To conclude, as with any other book written by him, I cannot help but recommend Amitav Ghosh’s Shadow Lines to any living soul who wishes to understand how vibrant and deep one’s perception of our collective past and our collective present becomes when one learns to apply his imagination to the study of history and places.
It is an astounding trivia indeed that a book published in the year of my birth still has the capacity to leave me shaken in this day and age.
Thank you for the mention. It's also rather surprising, since I'm reasonably sure my digressions make me a bore rather than anything else.

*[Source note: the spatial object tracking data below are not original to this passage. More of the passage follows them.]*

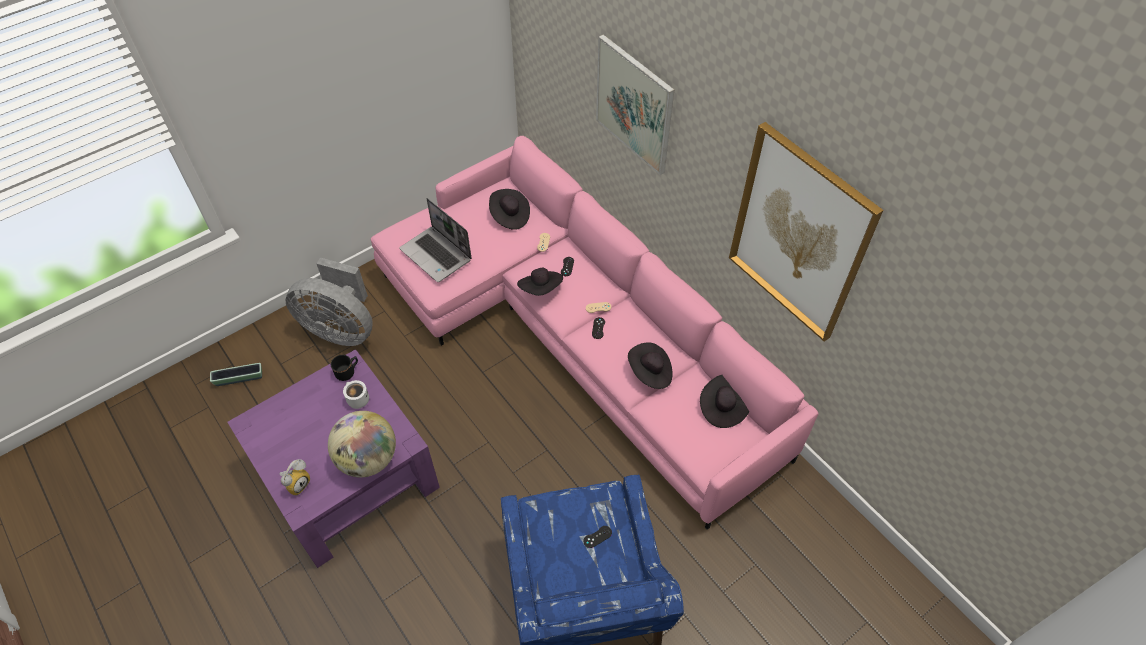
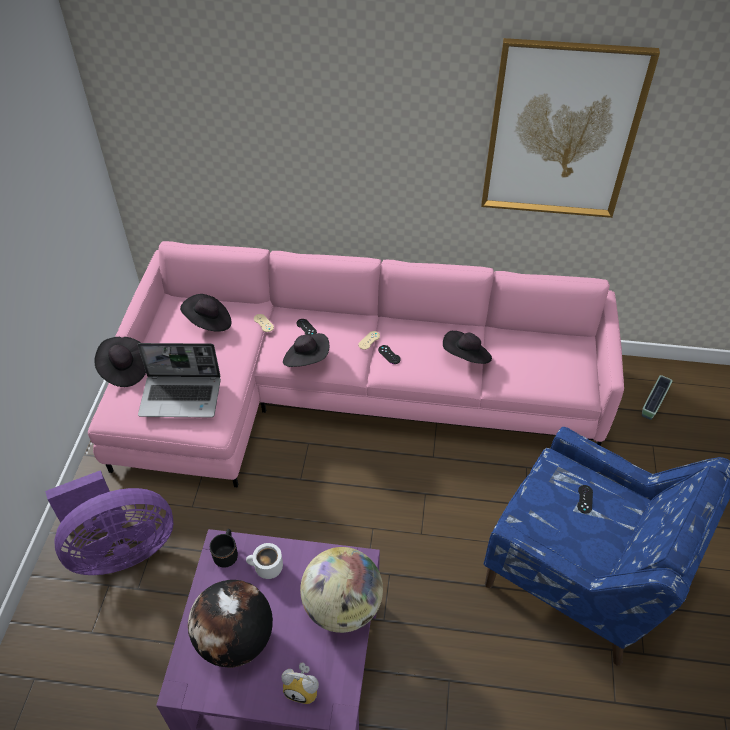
camera: 45 degrees left, 5 degrees down
(239, 378) = (60, 684): planter -> planter (654, 402)
(297, 424) = (235, 640): none -> globe
(297, 483) = (303, 689): alarm clock -> alarm clock turned 120 degrees clockwise
(341, 329) = (120, 549): grey fan -> purple fan
(634, 104) = (317, 118): picture -> none
(722, 408) = (543, 342): black hat -> black hat (124, 370)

That said, what is Geography but the story or humanity's relationship with the land - an attempt to understand the world we live in? Understanding Geography is understanding why we grow the crops we do, why typhoons happen in Middle America and thunderstorms in the North, why the Niagara Falls are majestic in their grandeur while the Yamuna is indistinguishable from a drainage canal.
History - with all it's distortion and the dullness with which it is taught - is the greatest story never told. It's our collective memory, it's the story of the great European conquest of America and the brutal oppression of the Native Americans, it's the story of England's cruel colonisation of the Orient and of how a tiny Island with terrible weather grew to conquer half the world. It's the story of the might of Rome, the resistance of the Goths, the cruelty of India's Hindu kings and the generosity of it's Muslim Emperors, the subjugation and emancipation of people.
How can these subjects not be fascinating? The fact that they are, in fact, taught so boringly says more about the lack of quality in our teachers than the content itself.
Oh, and great review. But I told you that already.
This is an excellent review. As a reader this is what I look forward to in a review.
Thank you old chap. Your comment means a lot to me.